- **Assignment**
Provide an exact copy of the data, excluding the images.

- **Provided entries**
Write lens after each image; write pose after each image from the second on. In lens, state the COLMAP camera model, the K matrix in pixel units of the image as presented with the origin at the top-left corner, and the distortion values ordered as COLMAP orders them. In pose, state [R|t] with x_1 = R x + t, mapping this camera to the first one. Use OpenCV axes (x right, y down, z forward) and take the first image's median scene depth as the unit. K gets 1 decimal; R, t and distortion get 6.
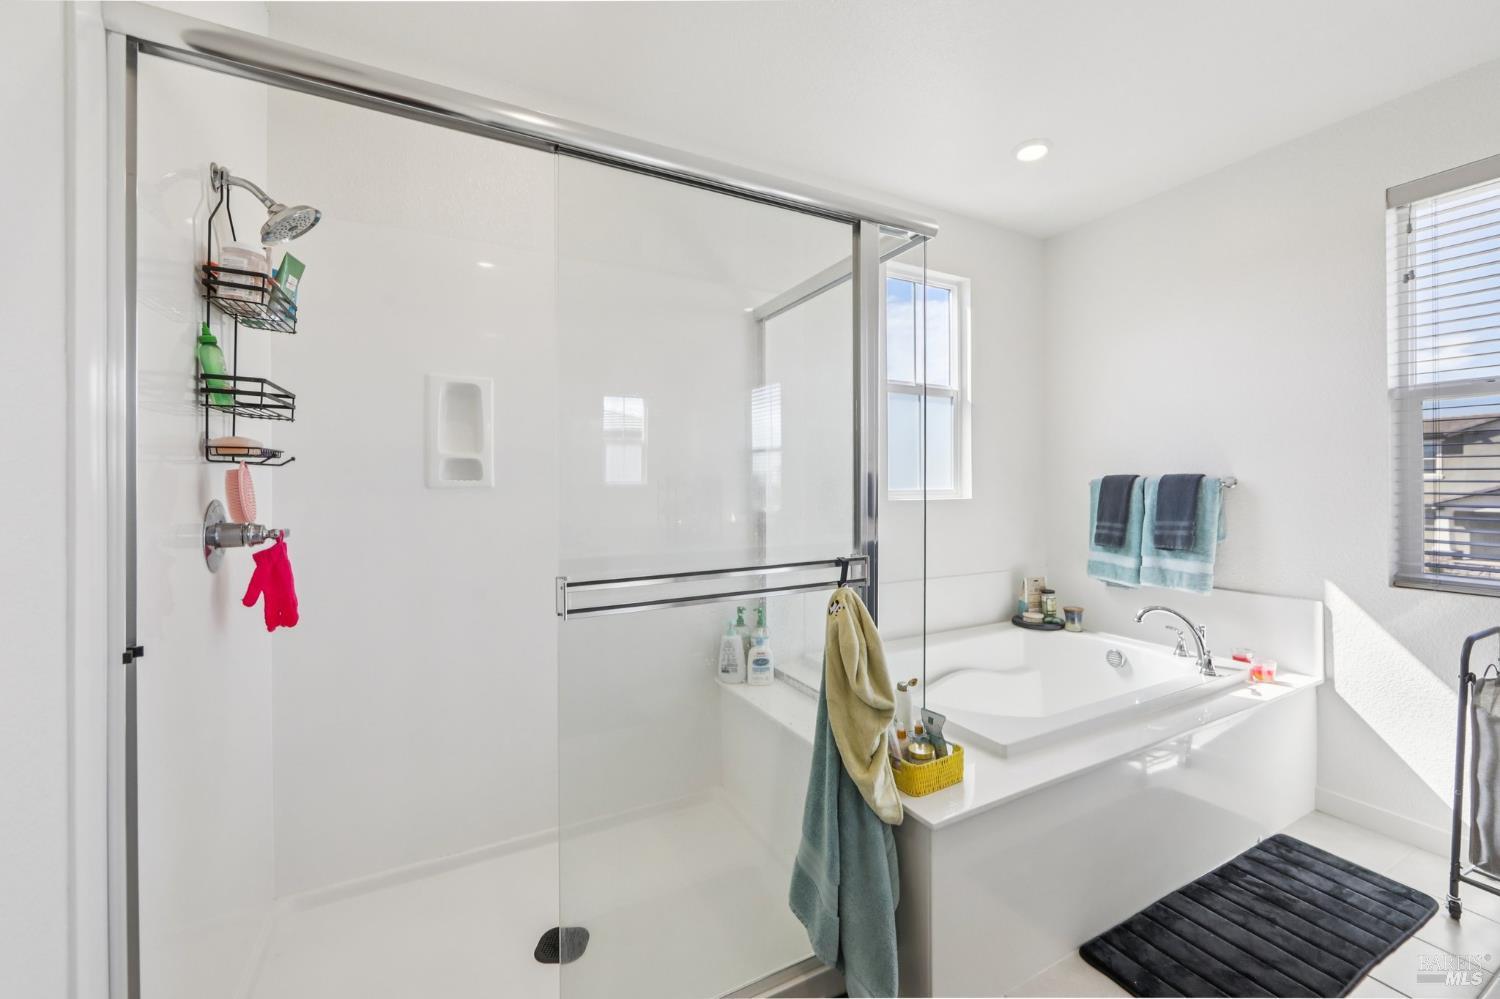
lens RADIAL K [[603.6, 0, 763.2], [0, 603.6, 486.0], [0, 0, 1]] dist [-0.002113, 0.000136]
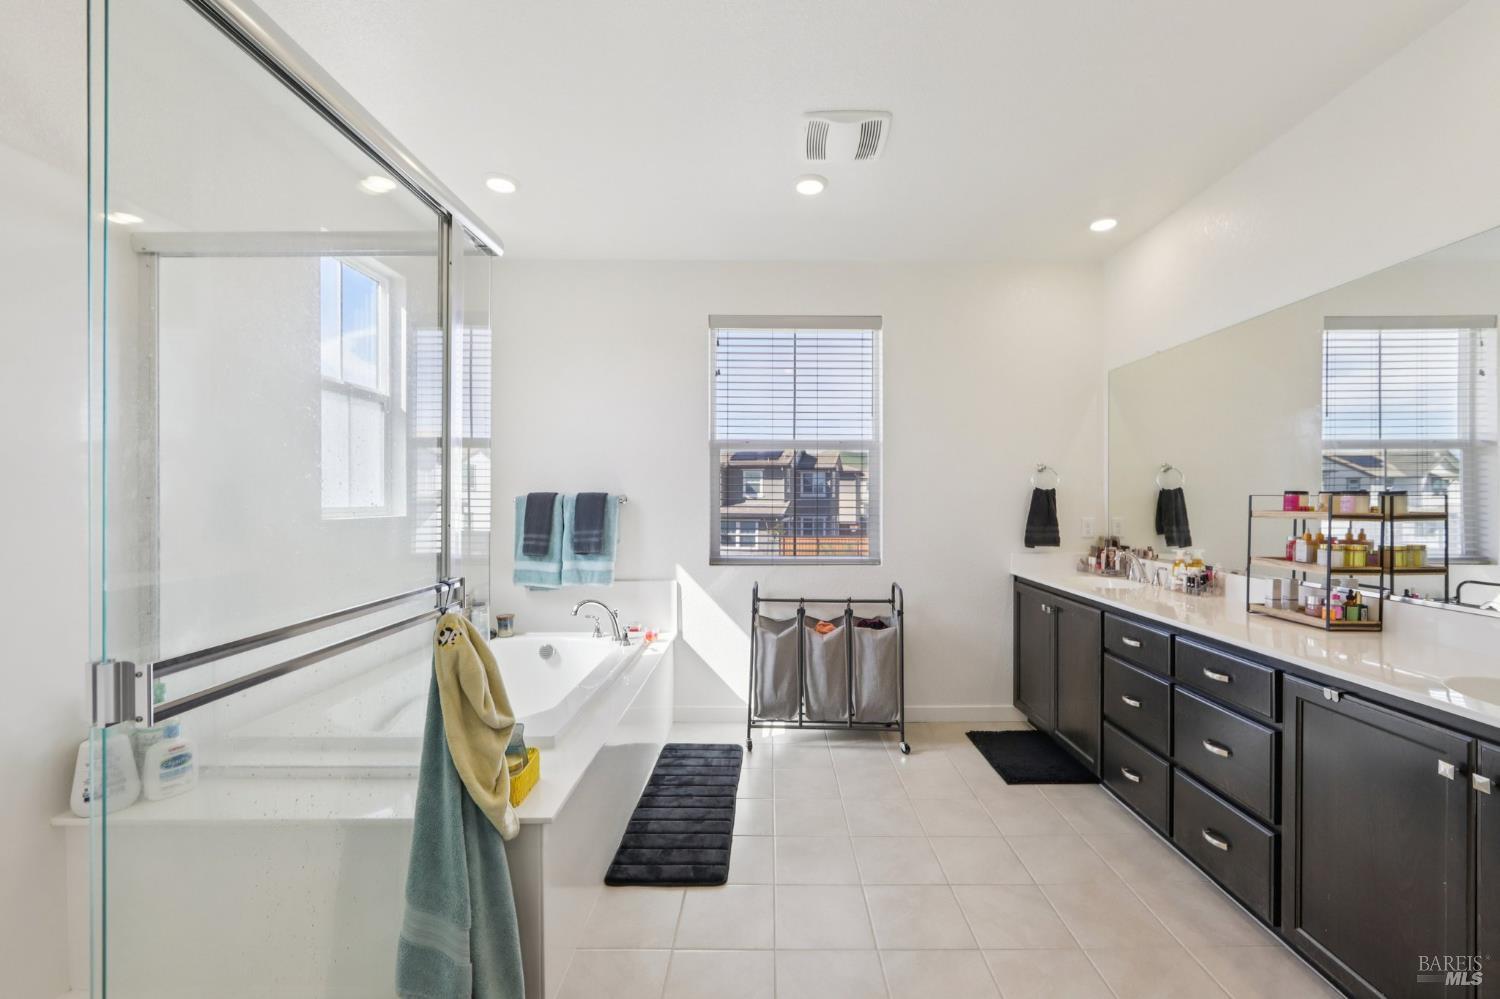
lens RADIAL K [[608.4, 0, 774.1], [0, 608.4, 505.5], [0, 0, 1]] dist [-0.001409, -0.000045]
pose [[0.474397, -0.004855, 0.880298, -0.293711], [-0.000224, 0.999984, 0.005636, -0.000311], [-0.880311, -0.002871, 0.474388, 0.086009]]
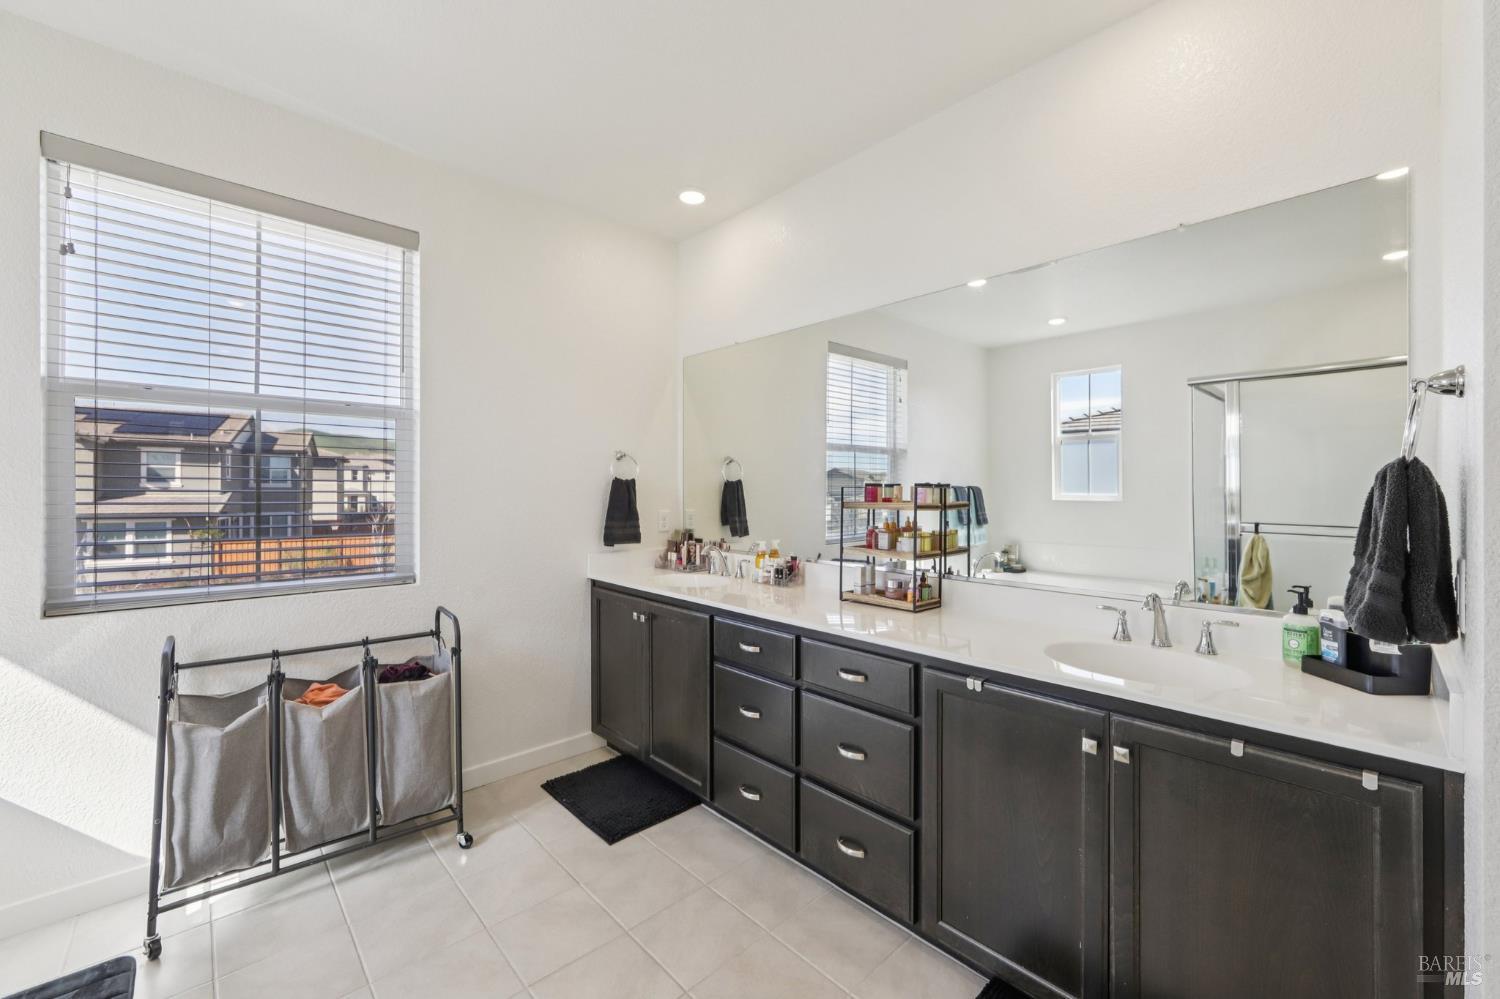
lens RADIAL K [[600.2, 0, 764.0], [0, 600.2, 491.5], [0, 0, 1]] dist [-0.007885, 0.002679]
pose [[-0.258635, 0.003076, 0.965970, 0.006095], [0.001803, 0.999995, -0.002701, -0.001732], [-0.965973, 0.001043, -0.258639, 0.263093]]
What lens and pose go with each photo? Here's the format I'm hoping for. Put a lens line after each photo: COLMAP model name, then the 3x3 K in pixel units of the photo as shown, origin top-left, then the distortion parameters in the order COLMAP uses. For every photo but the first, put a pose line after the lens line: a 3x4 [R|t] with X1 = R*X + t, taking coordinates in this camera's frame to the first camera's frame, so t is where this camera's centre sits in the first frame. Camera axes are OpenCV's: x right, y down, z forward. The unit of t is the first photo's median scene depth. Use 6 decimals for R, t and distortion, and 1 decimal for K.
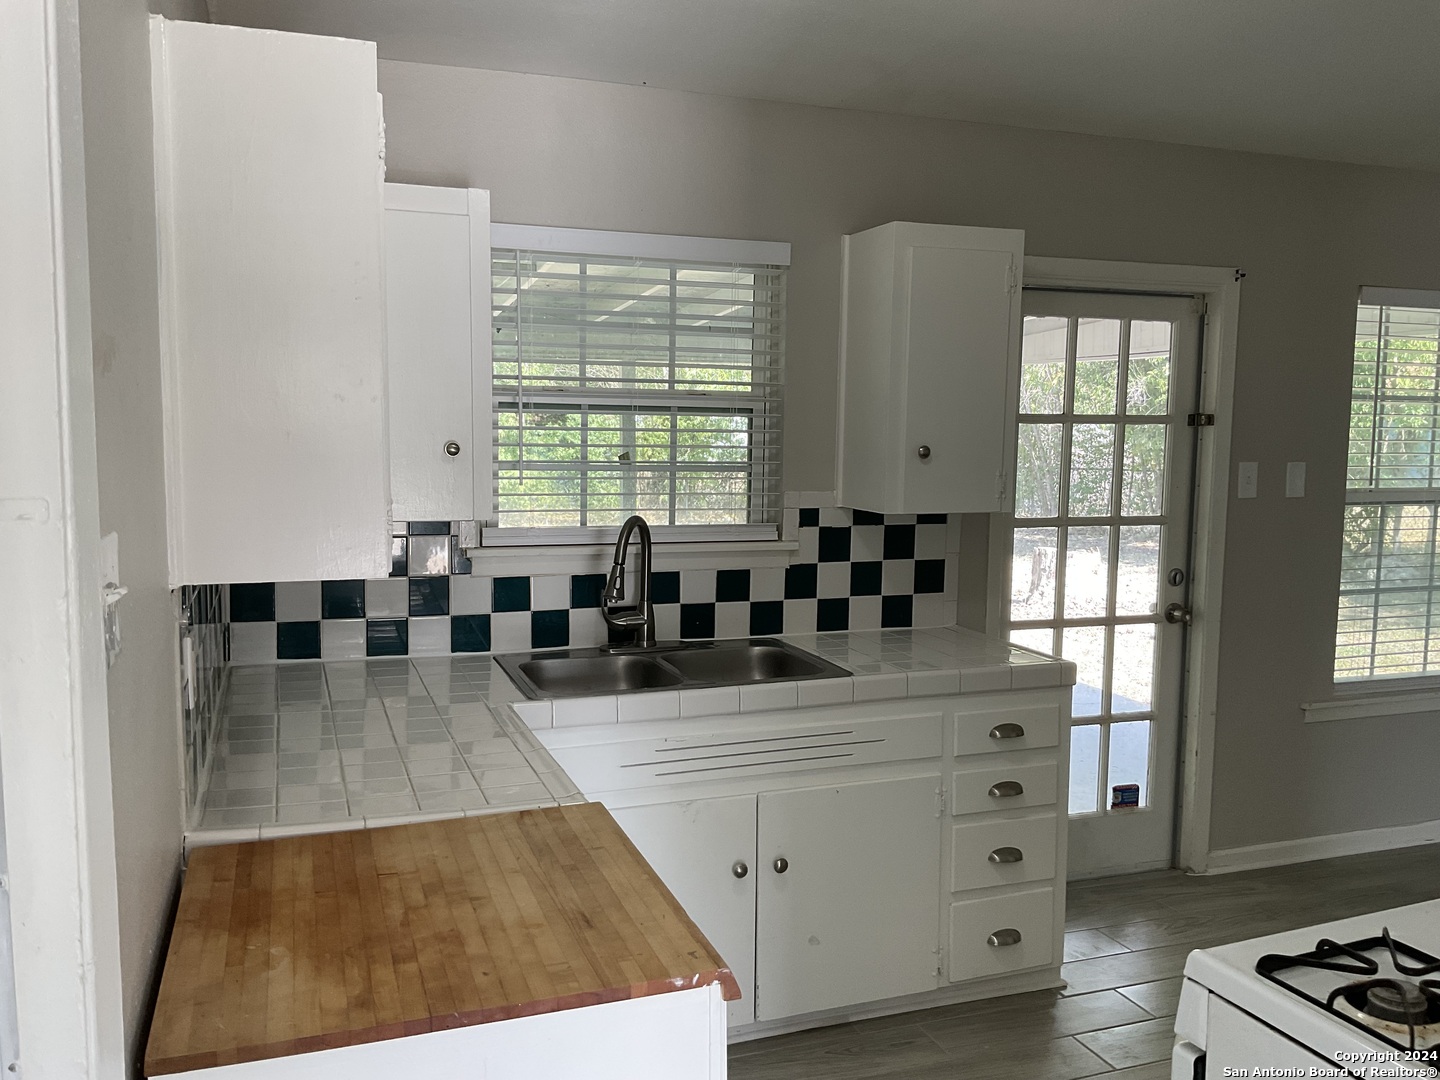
lens RADIAL K [[1218.2, 0, 712.2], [0, 1218.2, 541.0], [0, 0, 1]] dist [0.132797, -0.201953]
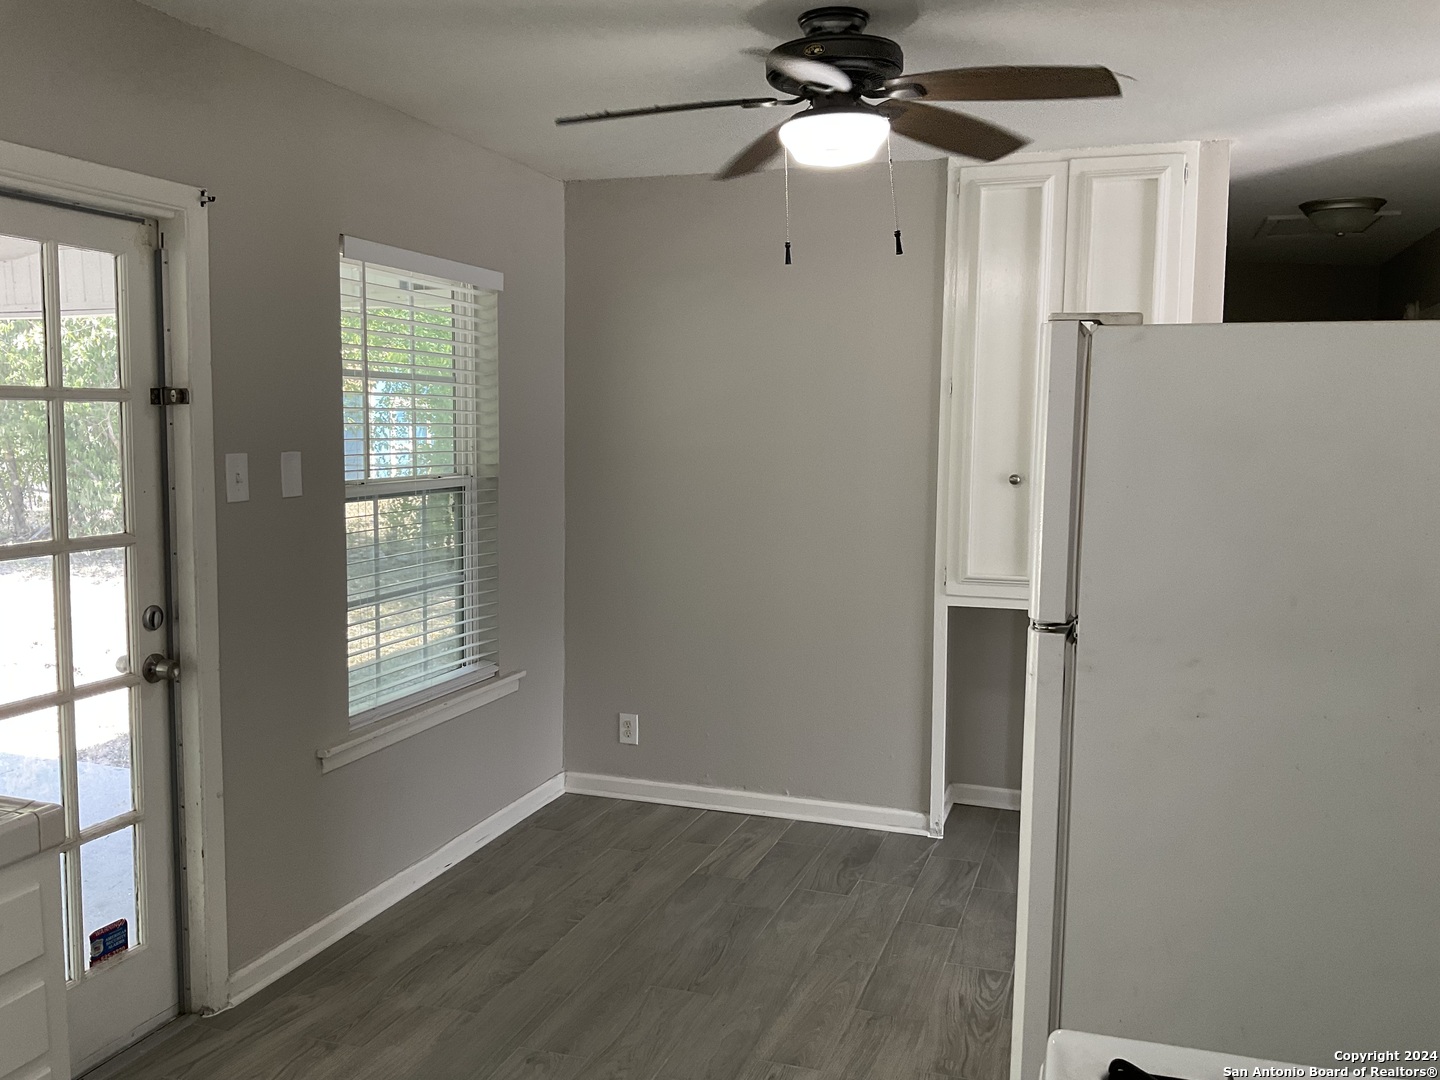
lens RADIAL K [[1179.5, 0, 720.0], [0, 1179.5, 540.0], [0, 0, 1]] dist [0.036927, -0.073646]
pose [[0.626690, -0.084055, 0.774723, 0.055065], [0.069648, 0.996229, 0.051748, -0.027852], [-0.776150, 0.021528, 0.630180, 0.316215]]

- **Task output**
Write lens after each image; write pose after each image from the second on. In lens, state the COLMAP camera model, the K matrix in pixel units of the image as presented with the origin at the top-left corner, and the distortion values ordered as COLMAP orders them. In pose, state [R|t] with x_1 = R x + t, mapping this camera to the first one. Use OpenCV axes (x right, y down, z forward) and take the first image's median scene depth as the unit. K gets 1 decimal; R, t and distortion get 6.
lens RADIAL K [[603.6, 0, 763.2], [0, 603.6, 486.0], [0, 0, 1]] dist [-0.002113, 0.000136]
lens RADIAL K [[608.4, 0, 774.1], [0, 608.4, 505.5], [0, 0, 1]] dist [-0.001409, -0.000045]
pose [[0.474397, -0.004855, 0.880298, -0.293711], [-0.000224, 0.999984, 0.005636, -0.000311], [-0.880311, -0.002871, 0.474388, 0.086009]]
lens RADIAL K [[600.2, 0, 764.0], [0, 600.2, 491.5], [0, 0, 1]] dist [-0.007885, 0.002679]
pose [[-0.258635, 0.003076, 0.965970, 0.006095], [0.001803, 0.999995, -0.002701, -0.001732], [-0.965973, 0.001043, -0.258639, 0.263093]]
What lens and pose go with each photo? Here's the format I'm hoping for. Put a lens line after each photo: COLMAP model name, then the 3x3 K in pixel units of the photo as shown, origin top-left, then the distortion parameters in the order COLMAP uses. For every photo but the first, put a pose line after the lens line: a 3x4 [R|t] with X1 = R*X + t, taking coordinates in this camera's frame to the first camera's frame, so t is where this camera's centre sits in the first frame. Camera axes are OpenCV's: x right, y down, z forward. The unit of t is the first photo's median scene depth. Use 6 decimals for R, t and distortion, and 1 decimal for K.
lens RADIAL K [[1218.2, 0, 712.2], [0, 1218.2, 541.0], [0, 0, 1]] dist [0.132797, -0.201953]
lens RADIAL K [[1179.5, 0, 720.0], [0, 1179.5, 540.0], [0, 0, 1]] dist [0.036927, -0.073646]
pose [[0.626690, -0.084055, 0.774723, 0.055065], [0.069648, 0.996229, 0.051748, -0.027852], [-0.776150, 0.021528, 0.630180, 0.316215]]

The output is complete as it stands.